- Fostoria Fostoria
- Coordinates: 40°37′6″N 78°19′14″W﻿ / ﻿40.61833°N 78.32056°W
- Country: United States
- State: Pennsylvania
- County: Blair
- Township: Antis

Area
- • Total: 0.081 sq mi (0.21 km^{2})
- • Land: 0.081 sq mi (0.21 km^{2})
- • Water: 0 sq mi (0.00 km^{2})
- Elevation: 1,011 ft (308 m)

Population (2020)
- • Total: 36
- • Density: 443.7/sq mi (171.31/km^{2})
- Time zone: UTC-5 (Eastern (EST))
- • Summer (DST): UTC-4 (EDT)
- ZIP Code: 16686 (Tyrone)
- Area codes: 814/582
- FIPS code: 42-26976
- GNIS feature ID: 2805499

= Fostoria, Pennsylvania =

Unincorporated community in Pennsylvania, US

Fostoria is an unincorporated community and census-designated place (CDP) in Blair County, Pennsylvania, United States. It was first listed as a CDP prior to the 2020 census.
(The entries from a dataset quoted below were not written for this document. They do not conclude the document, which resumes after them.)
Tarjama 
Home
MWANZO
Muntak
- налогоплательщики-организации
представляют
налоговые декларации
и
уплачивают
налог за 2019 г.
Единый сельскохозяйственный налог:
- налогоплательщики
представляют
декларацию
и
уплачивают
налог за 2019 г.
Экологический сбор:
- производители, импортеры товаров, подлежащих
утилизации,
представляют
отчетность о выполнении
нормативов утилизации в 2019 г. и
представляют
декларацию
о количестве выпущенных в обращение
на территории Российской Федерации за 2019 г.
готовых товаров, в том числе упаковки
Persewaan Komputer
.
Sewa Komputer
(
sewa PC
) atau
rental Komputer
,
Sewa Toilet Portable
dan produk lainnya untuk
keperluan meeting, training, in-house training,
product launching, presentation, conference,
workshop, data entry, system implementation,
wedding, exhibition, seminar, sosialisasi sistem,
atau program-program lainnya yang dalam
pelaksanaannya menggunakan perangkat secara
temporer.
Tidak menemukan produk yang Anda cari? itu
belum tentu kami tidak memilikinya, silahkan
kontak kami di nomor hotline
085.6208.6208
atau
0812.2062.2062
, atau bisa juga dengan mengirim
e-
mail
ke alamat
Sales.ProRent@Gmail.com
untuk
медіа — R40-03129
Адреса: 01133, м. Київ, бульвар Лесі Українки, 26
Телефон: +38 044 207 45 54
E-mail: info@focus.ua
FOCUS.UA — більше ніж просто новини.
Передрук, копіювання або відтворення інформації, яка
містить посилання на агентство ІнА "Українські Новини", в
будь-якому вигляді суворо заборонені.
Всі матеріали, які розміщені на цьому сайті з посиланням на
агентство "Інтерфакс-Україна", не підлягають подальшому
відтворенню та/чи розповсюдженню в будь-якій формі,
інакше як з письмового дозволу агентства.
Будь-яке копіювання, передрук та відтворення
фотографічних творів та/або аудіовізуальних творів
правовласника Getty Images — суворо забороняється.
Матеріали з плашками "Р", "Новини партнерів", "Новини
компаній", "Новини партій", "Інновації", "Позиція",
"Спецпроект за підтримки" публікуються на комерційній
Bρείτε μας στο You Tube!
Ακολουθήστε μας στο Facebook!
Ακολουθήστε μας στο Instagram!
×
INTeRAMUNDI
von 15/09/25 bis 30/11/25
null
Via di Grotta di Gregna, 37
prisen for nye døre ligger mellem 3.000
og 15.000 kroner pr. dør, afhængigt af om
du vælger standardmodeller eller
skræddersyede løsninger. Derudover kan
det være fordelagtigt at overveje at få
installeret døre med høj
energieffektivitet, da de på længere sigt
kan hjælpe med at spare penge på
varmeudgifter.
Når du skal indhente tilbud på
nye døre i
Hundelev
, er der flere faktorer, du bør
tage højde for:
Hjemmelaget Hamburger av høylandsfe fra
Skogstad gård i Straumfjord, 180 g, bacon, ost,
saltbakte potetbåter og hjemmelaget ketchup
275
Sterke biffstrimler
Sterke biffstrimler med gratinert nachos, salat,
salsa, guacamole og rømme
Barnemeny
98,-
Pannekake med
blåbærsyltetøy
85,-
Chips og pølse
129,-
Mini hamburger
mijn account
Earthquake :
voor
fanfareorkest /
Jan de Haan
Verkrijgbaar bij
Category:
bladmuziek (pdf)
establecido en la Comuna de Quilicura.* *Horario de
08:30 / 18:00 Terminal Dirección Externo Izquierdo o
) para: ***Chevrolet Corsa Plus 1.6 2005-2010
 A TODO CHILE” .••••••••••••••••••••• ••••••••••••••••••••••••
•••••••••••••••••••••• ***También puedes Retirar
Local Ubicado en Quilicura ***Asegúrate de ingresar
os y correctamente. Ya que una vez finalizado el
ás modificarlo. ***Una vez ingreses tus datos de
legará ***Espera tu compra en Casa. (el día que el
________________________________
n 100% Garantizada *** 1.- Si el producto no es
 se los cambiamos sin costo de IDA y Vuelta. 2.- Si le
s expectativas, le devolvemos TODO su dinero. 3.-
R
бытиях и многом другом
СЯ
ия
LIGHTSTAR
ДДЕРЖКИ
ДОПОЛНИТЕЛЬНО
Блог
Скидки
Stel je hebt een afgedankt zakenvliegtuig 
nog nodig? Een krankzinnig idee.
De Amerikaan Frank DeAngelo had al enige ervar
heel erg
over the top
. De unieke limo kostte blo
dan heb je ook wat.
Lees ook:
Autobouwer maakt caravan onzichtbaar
The CDP is in northern Blair County, in the eastern part of Antis Township. It is bordered to the east by the Little Juniata River and to the west by the Pittsburgh Line of the Norfolk Southern Railway. Fostoria is 1.5 mi north of Bellwood and 6 mi southwest of Tyrone.

==Demographics==

Historical population
| Census | Pop. | Note | %± |
| 2020 | 36 |  | — |
U.S. Decennial Census

==Education==
The school district is Bellwood-Antis School District.